- **Exercise brief**
Exactly as written, set down each line of the data below except its pictures.

- **Raw data**

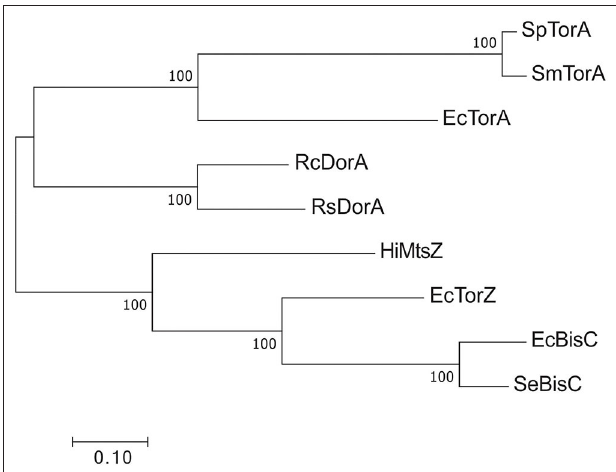
FIGURE 6 | Phylogenetic relationships of Dor/Tor-type S- and N-oxide reductases of the DMSOR family. Sequences were aligned using MUSCLE in MEGA7 (Kumar et al., 2016) and phylogenetic relationships determined using the maximum-likelihood method. Robustness testing used bootstrapping (500 cycles), bootstrap values above 80 are shown near relevant nodes. All sequences were downloaded from the NCBI protein database. Grouping was well-supported by the bootstrap values. Sp TorA, Shewanella putrefaciens (WP_086903686.1); SmTorA, Shewanella massilia (WP_115334087.1); RcDorA, Rhodobacter capsulatus (WP_013068552.1); RsDorA, Rhodobacter sphaeroides (WP_011338998.1); HiMtsZ, Haemophilus influenzae (WP_0 108 69026.1); Se BisC, Salmonella enterica (WP_183053592.1); EcTorA, Escherichia coli (WP_001063164.1); EcTorZ (WP_000176781.1); EcBisC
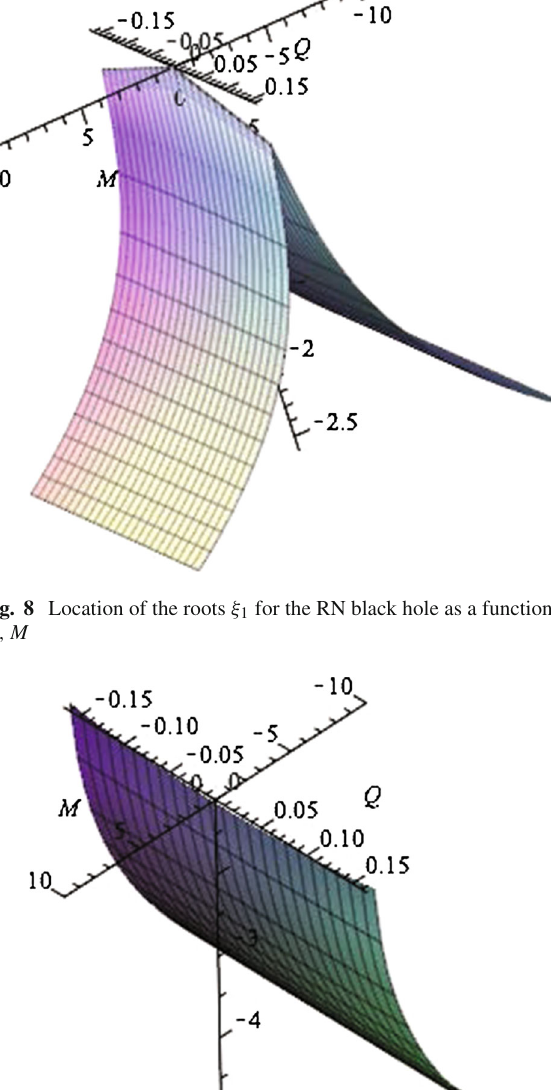
Fig. 11 P – V diagram for the thermodynamic volume V = 4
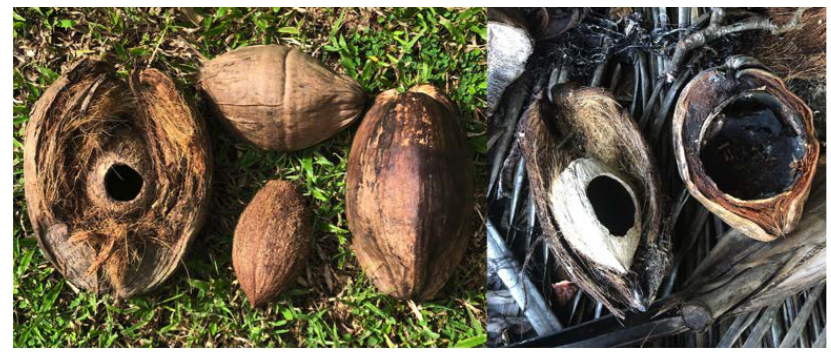
Figure 3. Left: The thick husk and small round kernel of a niu kafa. Middle: a unique small, elongated kernel that comes from the self-sown niu kafa on the right. Top: Small nut that grows on tall trees. Far Right: An elongated niu kafa compared to a small niu vai intermediate type on Four Mile Beach.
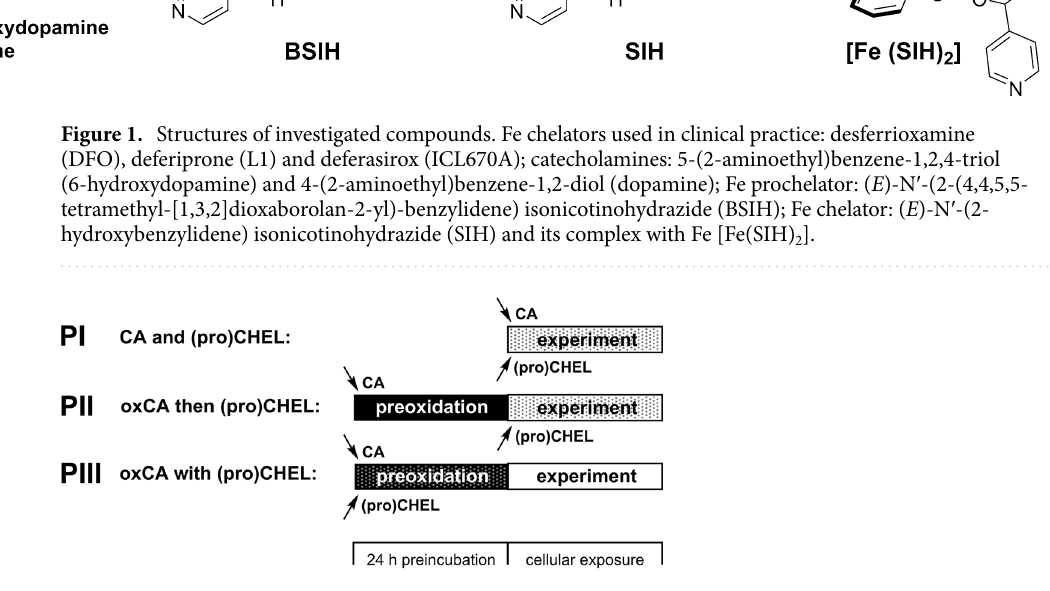
Figure 2. Overview of the cytotoxicity protocols used in this study. Work solutions of catecholamine (CA—6- hydroxydopamine or dopamine) were either freshly-prepared before the cellular exposure (protocol PI ) or 24 h-preincubated (i.e., left spontaneously oxidize; oxCA) at 37 °C (protocols PII and PIII ). The Fe chelator or prochelator under investigation [(pro)CHEL] was added to the solution with catecholamine either at the start of the cellular exposure (protocols PI , PII ) or at the beginning of 24 h preincubation of catecholamine (protocol PIII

- **Your solution**
FIGURE 6 | Phylogenetic relationships of Dor/Tor-type S- and N-oxide reductases of the DMSOR family. Sequences were aligned using MUSCLE in MEGA7 (Kumar et al., 2016) and phylogenetic relationships determined using the maximum-likelihood method. Robustness testing used bootstrapping (500 cycles), bootstrap values above 80 are shown near relevant nodes. All sequences were downloaded from the NCBI protein database. Grouping was well-supported by the bootstrap values. Sp TorA, Shewanella putrefaciens (WP_086903686.1); SmTorA, Shewanella massilia (WP_115334087.1); RcDorA, Rhodobacter capsulatus (WP_013068552.1); RsDorA, Rhodobacter sphaeroides (WP_011338998.1); HiMtsZ, Haemophilus influenzae (WP_0 108 69026.1); Se BisC, Salmonella enterica (WP_183053592.1); EcTorA, Escherichia coli (WP_001063164.1); EcTorZ (WP_000176781.1); EcBisC
Fig. 11 P – V diagram for the thermodynamic volume V = 4
Figure 3. Left: The thick husk and small round kernel of a niu kafa. Middle: a unique small, elongated kernel that comes from the self-sown niu kafa on the right. Top: Small nut that grows on tall trees. Far Right: An elongated niu kafa compared to a small niu vai intermediate type on Four Mile Beach.
Figure 2. Overview of the cytotoxicity protocols used in this study. Work solutions of catecholamine (CA—6- hydroxydopamine or dopamine) were either freshly-prepared before the cellular exposure (protocol PI ) or 24 h-preincubated (i.e., left spontaneously oxidize; oxCA) at 37 °C (protocols PII and PIII ). The Fe chelator or prochelator under investigation [(pro)CHEL] was added to the solution with catecholamine either at the start of the cellular exposure (protocols PI , PII ) or at the beginning of 24 h preincubation of catecholamine (protocol PIII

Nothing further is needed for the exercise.